Wherever the word "Nutrition" turns up in a line of the entries, copy that line.
=== Begin Enclosure ===
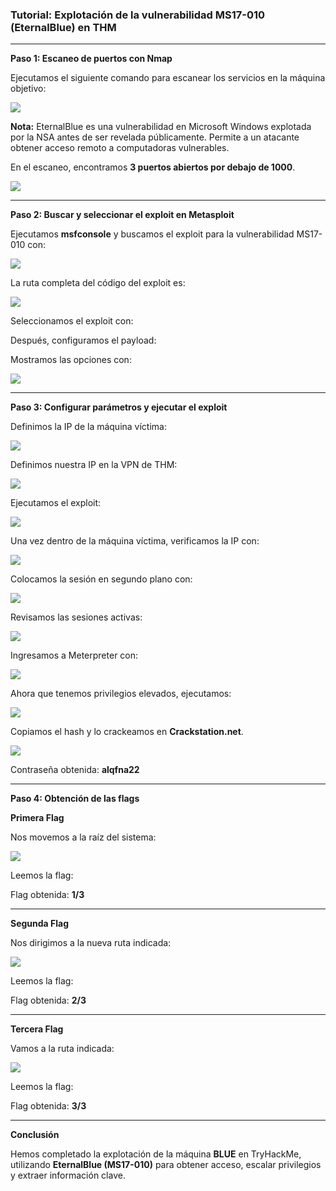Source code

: ### **Tutorial: Explotación de la vulnerabilidad MS17-010 (EternalBlue) en THM**
 
 ---

 **Paso 1: Escaneo de puertos con Nmap**
 
 Ejecutamos el siguiente comando para escanear los servicios en la máquina objetivo:
 
 ![](Imagenes/2.png)
 
 **Nota:** EternalBlue es una vulnerabilidad en Microsoft Windows explotada por la NSA antes de ser revelada públicamente. Permite a un atacante obtener acceso remoto a computadoras vulnerables.
 
 En el escaneo, encontramos **3 puertos abiertos por debajo de 1000**.
 
 ![](Imagenes/3.png)
 
 ---
 
 **Paso 2: Buscar y seleccionar el exploit en Metasploit**
 
 Ejecutamos **msfconsole** y buscamos el exploit para la vulnerabilidad MS17-010 con:
 
 ![](Imagenes/27.png)
 
 La ruta completa del código del exploit es:
 
 ![](Imagenes/1.png)
 
 Seleccionamos el exploit con:
 
 Después, configuramos el payload:
 
 Mostramos las opciones con:
 
 ![](Imagenes/4.png)
 
 ---
 
  **Paso 3: Configurar parámetros y ejecutar el exploit**
 
 Definimos la IP de la máquina víctima:
 
 ![](Imagenes/6.png)
 
 Definimos nuestra IP en la VPN de THM:
 
 ![](Imagenes/10.png)
 
 Ejecutamos el exploit:
 
 
 ![](Imagenes/11.png)
 
 Una vez dentro de la máquina víctima, verificamos la IP con:
 
 ![](Imagenes/12.png)
 
 Colocamos la sesión en segundo plano con:
 
 
 ![](Imagenes/13.png)
 
 Revisamos las sesiones activas:
 
 ![](Imagenes/16.png)
 
 Ingresamos a Meterpreter con:

 ![](Imagenes/18.png)
 
 Ahora que tenemos privilegios elevados, ejecutamos:

 ![](Imagenes/19.png)
 
 Copiamos el hash y lo crackeamos en **Crackstation.net**.
 
 ![](Imagenes/20.png)
 
 Contraseña obtenida: **alqfna22**
 
 ---
 
 **Paso 4: Obtención de las flags**
 
 **Primera Flag**
 
 Nos movemos a la raíz del sistema:
 
 
 
 ![](Imagenes/21.png)
 
 Leemos la flag:
 
 
 Flag obtenida: **1/3**
 
 ---
 
**Segunda Flag**
 
 Nos dirigimos a la nueva ruta indicada:
 
 ![](Imagenes/22.png)
 
 Leemos la flag:
 
 
 
 Flag obtenida: **2/3**
 
 ---
 
 **Tercera Flag**
 
 Vamos a la ruta indicada:
 
 ![](Imagenes/24.png)
 
 Leemos la flag:
 
 
 
 Flag obtenida: **3/3**
 
 ---
 
**Conclusión**
 
 Hemos completado la explotación de la máquina **BLUE** en TryHackMe, utilizando **EternalBlue (MS17-010)** para obtener acceso, escalar privilegios y extraer información clave.
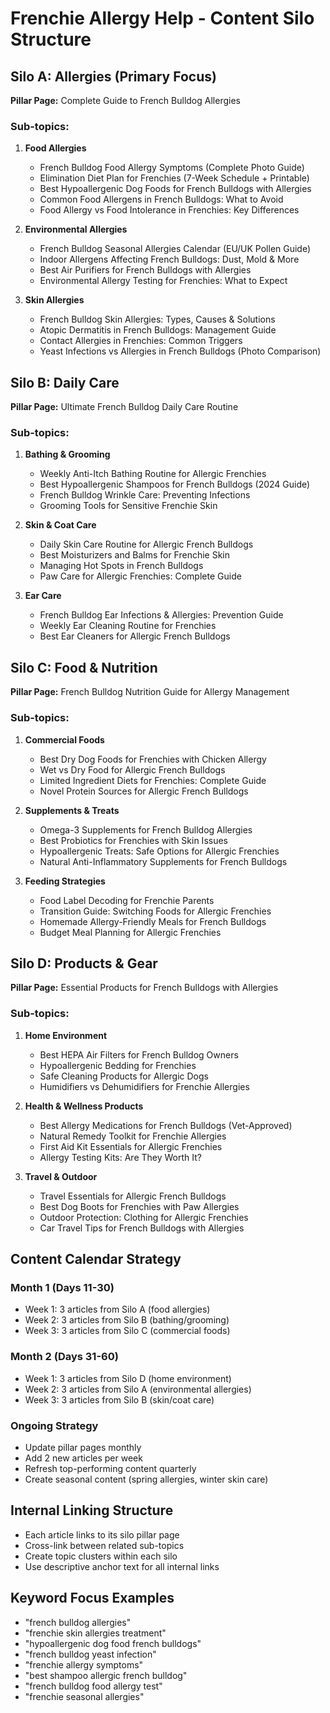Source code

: # Frenchie Allergy Help - Content Silo Structure

## Silo A: Allergies (Primary Focus)
**Pillar Page:** Complete Guide to French Bulldog Allergies

### Sub-topics:
1. **Food Allergies**
   - French Bulldog Food Allergy Symptoms (Complete Photo Guide)
   - Elimination Diet Plan for Frenchies (7-Week Schedule + Printable)
   - Best Hypoallergenic Dog Foods for French Bulldogs with Allergies
   - Common Food Allergens in French Bulldogs: What to Avoid
   - Food Allergy vs Food Intolerance in Frenchies: Key Differences

2. **Environmental Allergies**
   - French Bulldog Seasonal Allergies Calendar (EU/UK Pollen Guide)
   - Indoor Allergens Affecting French Bulldogs: Dust, Mold & More
   - Best Air Purifiers for French Bulldogs with Allergies
   - Environmental Allergy Testing for Frenchies: What to Expect

3. **Skin Allergies**
   - French Bulldog Skin Allergies: Types, Causes & Solutions
   - Atopic Dermatitis in French Bulldogs: Management Guide
   - Contact Allergies in Frenchies: Common Triggers
   - Yeast Infections vs Allergies in French Bulldogs (Photo Comparison)

## Silo B: Daily Care
**Pillar Page:** Ultimate French Bulldog Daily Care Routine

### Sub-topics:
1. **Bathing & Grooming**
   - Weekly Anti-Itch Bathing Routine for Allergic Frenchies
   - Best Hypoallergenic Shampoos for French Bulldogs (2024 Guide)
   - French Bulldog Wrinkle Care: Preventing Infections
   - Grooming Tools for Sensitive Frenchie Skin

2. **Skin & Coat Care**
   - Daily Skin Care Routine for Allergic French Bulldogs
   - Best Moisturizers and Balms for Frenchie Skin
   - Managing Hot Spots in French Bulldogs
   - Paw Care for Allergic Frenchies: Complete Guide

3. **Ear Care**
   - French Bulldog Ear Infections & Allergies: Prevention Guide
   - Weekly Ear Cleaning Routine for Frenchies
   - Best Ear Cleaners for Allergic French Bulldogs

## Silo C: Food & Nutrition
**Pillar Page:** French Bulldog Nutrition Guide for Allergy Management

### Sub-topics:
1. **Commercial Foods**
   - Best Dry Dog Foods for Frenchies with Chicken Allergy
   - Wet vs Dry Food for Allergic French Bulldogs
   - Limited Ingredient Diets for Frenchies: Complete Guide
   - Novel Protein Sources for Allergic French Bulldogs

2. **Supplements & Treats**
   - Omega-3 Supplements for French Bulldog Allergies
   - Best Probiotics for Frenchies with Skin Issues
   - Hypoallergenic Treats: Safe Options for Allergic Frenchies
   - Natural Anti-Inflammatory Supplements for French Bulldogs

3. **Feeding Strategies**
   - Food Label Decoding for Frenchie Parents
   - Transition Guide: Switching Foods for Allergic Frenchies
   - Homemade Allergy-Friendly Meals for French Bulldogs
   - Budget Meal Planning for Allergic Frenchies

## Silo D: Products & Gear
**Pillar Page:** Essential Products for French Bulldogs with Allergies

### Sub-topics:
1. **Home Environment**
   - Best HEPA Air Filters for French Bulldog Owners
   - Hypoallergenic Bedding for Frenchies
   - Safe Cleaning Products for Allergic Dogs
   - Humidifiers vs Dehumidifiers for Frenchie Allergies

2. **Health & Wellness Products**
   - Best Allergy Medications for French Bulldogs (Vet-Approved)
   - Natural Remedy Toolkit for Frenchie Allergies
   - First Aid Kit Essentials for Allergic Frenchies
   - Allergy Testing Kits: Are They Worth It?

3. **Travel & Outdoor**
   - Travel Essentials for Allergic French Bulldogs
   - Best Dog Boots for Frenchies with Paw Allergies
   - Outdoor Protection: Clothing for Allergic Frenchies
   - Car Travel Tips for French Bulldogs with Allergies

## Content Calendar Strategy

### Month 1 (Days 11-30)
- Week 1: 3 articles from Silo A (food allergies)
- Week 2: 3 articles from Silo B (bathing/grooming)
- Week 3: 3 articles from Silo C (commercial foods)

### Month 2 (Days 31-60)
- Week 1: 3 articles from Silo D (home environment)
- Week 2: 3 articles from Silo A (environmental allergies)
- Week 3: 3 articles from Silo B (skin/coat care)

### Ongoing Strategy
- Update pillar pages monthly
- Add 2 new articles per week
- Refresh top-performing content quarterly
- Create seasonal content (spring allergies, winter skin care)

## Internal Linking Structure
- Each article links to its silo pillar page
- Cross-link between related sub-topics
- Create topic clusters within each silo
- Use descriptive anchor text for all internal links

## Keyword Focus Examples
- "french bulldog allergies"
- "frenchie skin allergies treatment"
- "hypoallergenic dog food french bulldogs"
- "french bulldog yeast infection"
- "frenchie allergy symptoms"
- "best shampoo allergic french bulldog"
- "french bulldog food allergy test"
- "frenchie seasonal allergies"
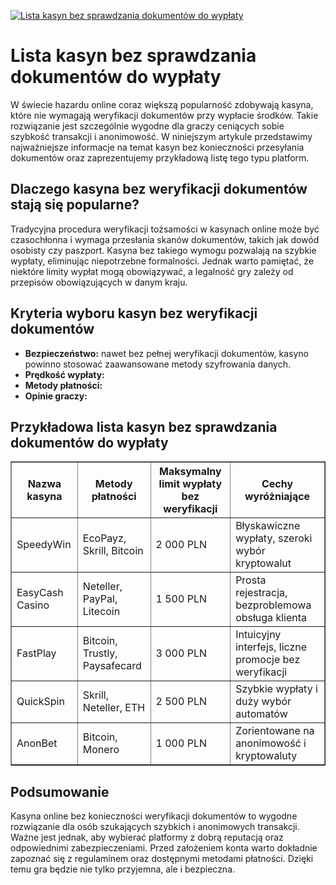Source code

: [![Lista kasyn bez sprawdzania dokumentów do wypłaty](https://123-caf.pages.dev/gitsignup.png)](https://vrmoo.ru/Bt82HjjY)

<h1>Lista kasyn bez sprawdzania dokumentów do wypłaty</h1> <p>W świecie hazardu online coraz większą popularność zdobywają kasyna, które nie wymagają weryfikacji dokumentów przy wypłacie środków. Takie rozwiązanie jest szczególnie wygodne dla graczy ceniących sobie szybkość transakcji i anonimowość. W niniejszym artykule przedstawimy najważniejsze informacje na temat kasyn bez konieczności przesyłania dokumentów oraz zaprezentujemy przykładową listę tego typu platform.</p>  <h2>Dlaczego kasyna bez weryfikacji dokumentów stają się popularne?</h2> <p>Tradycyjna procedura weryfikacji tożsamości w kasynach online może być czasochłonna i wymaga przesłania skanów dokumentów, takich jak dowód osobisty czy paszport. Kasyna bez takiego wymogu pozwalają na szybkie wypłaty, eliminując niepotrzebne formalności. Jednak warto pamiętać, że niektóre limity wypłat mogą obowiązywać, a legalność gry zależy od przepisów obowiązujących w danym kraju.</p>  <h2>Kryteria wyboru kasyn bez weryfikacji dokumentów</h2> <ul>   <li><strong>Bezpieczeństwo:</strong> nawet bez pełnej weryfikacji dokumentów, kasyno powinno stosować zaawansowane metody szyfrowania danych.</li>   <li><strong>Prędkość wypłaty:</strong decydujący czynnik – możliwość szybkiego uzyskania wygranej.</li>   <li><strong>Metody płatności:</strong kasyna często współpracują z portfelami elektronicznymi lub kryptowalutami, które ułatwiają anonimowe operacje.</li>   <li><strong>Opinie graczy:</strong przed rejestracją warto zapoznać się z recenzjami i ocenami użytkowników.</li> </ul>  <h2>Przykładowa lista kasyn bez sprawdzania dokumentów do wypłaty</h2> <table border="1" cellspacing="0" cellpadding="8">   <thead>     <tr>       <th>Nazwa kasyna</th>       <th>Metody płatności</th>       <th>Maksymalny limit wypłaty bez weryfikacji</th>       <th>Cechy wyróżniające</th>     </tr>   </thead>   <tbody>     <tr>       <td>SpeedyWin</td>       <td>EcoPayz, Skrill, Bitcoin</td>       <td>2 000 PLN</td>       <td>Błyskawiczne wypłaty, szeroki wybór kryptowalut</td>     </tr>     <tr>       <td>EasyCash Casino</td>       <td>Neteller, PayPal, Litecoin</td>       <td>1 500 PLN</td>       <td>Prosta rejestracja, bezproblemowa obsługa klienta</td>     </tr>     <tr>       <td>FastPlay</td>       <td>Bitcoin, Trustly, Paysafecard</td>       <td>3 000 PLN</td>       <td>Intuicyjny interfejs, liczne promocje bez weryfikacji</td>     </tr>     <tr>       <td>QuickSpin</td>       <td>Skrill, Neteller, ETH</td>       <td>2 500 PLN</td>       <td>Szybkie wypłaty i duży wybór automatów</td>     </tr>     <tr>       <td>AnonBet</td>       <td>Bitcoin, Monero</td>       <td>1 000 PLN</td>       <td>Zorientowane na anonimowość i kryptowaluty</td>     </tr>   </tbody> </table>  <h2>Podsumowanie</h2> <p>Kasyna online bez konieczności weryfikacji dokumentów to wygodne rozwiązanie dla osób szukających szybkich i anonimowych transakcji. Ważne jest jednak, aby wybierać platformy z dobrą reputacją oraz odpowiednimi zabezpieczeniami. Przed założeniem konta warto dokładnie zapoznać się z regulaminem oraz dostępnymi metodami płatności. Dzięki temu gra będzie nie tylko przyjemna, ale i bezpieczna.</p>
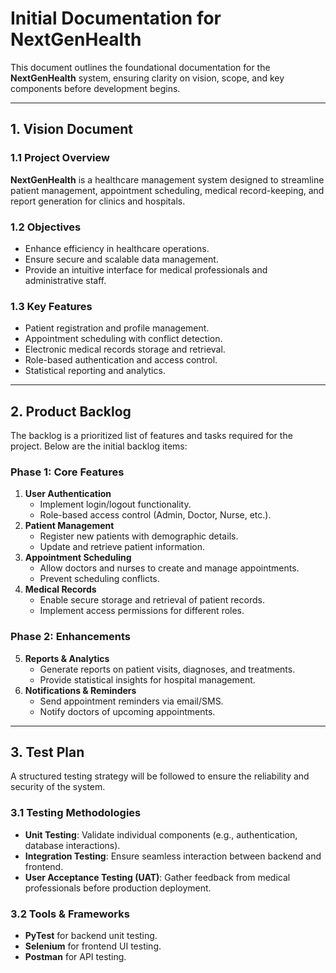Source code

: # Initial Documentation for NextGenHealth

This document outlines the foundational documentation for the **NextGenHealth** system, ensuring clarity on vision, scope, and key components before development begins.

---

## 1. Vision Document

### 1.1 Project Overview
**NextGenHealth** is a healthcare management system designed to streamline patient management, appointment scheduling, medical record-keeping, and report generation for clinics and hospitals.

### 1.2 Objectives
- Enhance efficiency in healthcare operations.
- Ensure secure and scalable data management.
- Provide an intuitive interface for medical professionals and administrative staff.

### 1.3 Key Features
- Patient registration and profile management.
- Appointment scheduling with conflict detection.
- Electronic medical records storage and retrieval.
- Role-based authentication and access control.
- Statistical reporting and analytics.

---

## 2. Product Backlog

The backlog is a prioritized list of features and tasks required for the project. Below are the initial backlog items:

### Phase 1: Core Features
1. **User Authentication**
   - Implement login/logout functionality.
   - Role-based access control (Admin, Doctor, Nurse, etc.).
2. **Patient Management**
   - Register new patients with demographic details.
   - Update and retrieve patient information.
3. **Appointment Scheduling**
   - Allow doctors and nurses to create and manage appointments.
   - Prevent scheduling conflicts.
4. **Medical Records**
   - Enable secure storage and retrieval of patient records.
   - Implement access permissions for different roles.

### Phase 2: Enhancements
5. **Reports & Analytics**
   - Generate reports on patient visits, diagnoses, and treatments.
   - Provide statistical insights for hospital management.
6. **Notifications & Reminders**
   - Send appointment reminders via email/SMS.
   - Notify doctors of upcoming appointments.

---

## 3. Test Plan

A structured testing strategy will be followed to ensure the reliability and security of the system.

### 3.1 Testing Methodologies
- **Unit Testing**: Validate individual components (e.g., authentication, database interactions).
- **Integration Testing**: Ensure seamless interaction between backend and frontend.
- **User Acceptance Testing (UAT)**: Gather feedback from medical professionals before production deployment.

### 3.2 Tools & Frameworks
- **PyTest** for backend unit testing.
- **Selenium** for frontend UI testing.
- **Postman** for API testing.

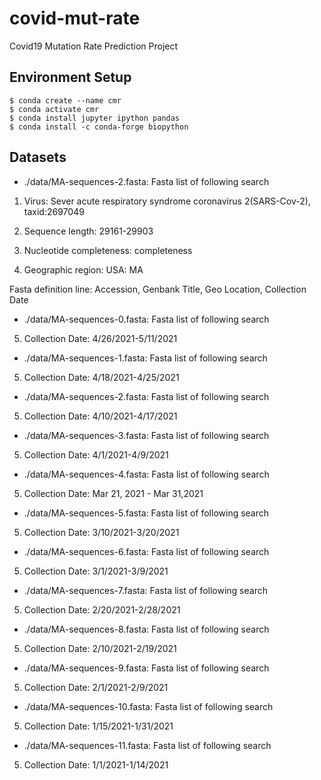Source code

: # covid-mut-rate
Covid19 Mutation Rate Prediction Project

## Environment Setup

```
$ conda create --name cmr
$ conda activate cmr
$ conda install jupyter ipython pandas
$ conda install -c conda-forge biopython
```

## Datasets

* ./data/MA-sequences-2.fasta: Fasta list of following search

1. Virus: Sever acute respiratory syndrome coronavirus 2(SARS-Cov-2), taxid:2697049

2. Sequence length: 29161-29903

3. Nucleotide completeness: completeness

4. Geographic region: USA: MA

Fasta definition line: Accession, Genbank Title, Geo Location, Collection Date

* ./data/MA-sequences-0.fasta: Fasta list of following search
5. Collection Date: 4/26/2021-5/11/2021

* ./data/MA-sequences-1.fasta: Fasta list of following search
5. Collection Date: 4/18/2021-4/25/2021

* ./data/MA-sequences-2.fasta: Fasta list of following search
5. Collection Date: 4/10/2021-4/17/2021

* ./data/MA-sequences-3.fasta: Fasta list of following search
5. Collection Date: 4/1/2021-4/9/2021

* ./data/MA-sequences-4.fasta: Fasta list of following search
5. Collection Date: Mar 21, 2021 - Mar 31,2021

* ./data/MA-sequences-5.fasta: Fasta list of following search
5. Collection Date: 3/10/2021-3/20/2021

* ./data/MA-sequences-6.fasta: Fasta list of following search
5. Collection Date: 3/1/2021-3/9/2021

* ./data/MA-sequences-7.fasta: Fasta list of following search
5. Collection Date: 2/20/2021-2/28/2021

* ./data/MA-sequences-8.fasta: Fasta list of following search
5. Collection Date: 2/10/2021-2/19/2021

* ./data/MA-sequences-9.fasta: Fasta list of following search
5. Collection Date: 2/1/2021-2/9/2021

* ./data/MA-sequences-10.fasta: Fasta list of following search
5. Collection Date: 1/15/2021-1/31/2021

* ./data/MA-sequences-11.fasta: Fasta list of following search
5. Collection Date: 1/1/2021-1/14/2021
=== End Enclosure ===
• TASK OUTPUT:
## Silo C: Food & Nutrition
**Pillar Page:** French Bulldog Nutrition Guide for Allergy Management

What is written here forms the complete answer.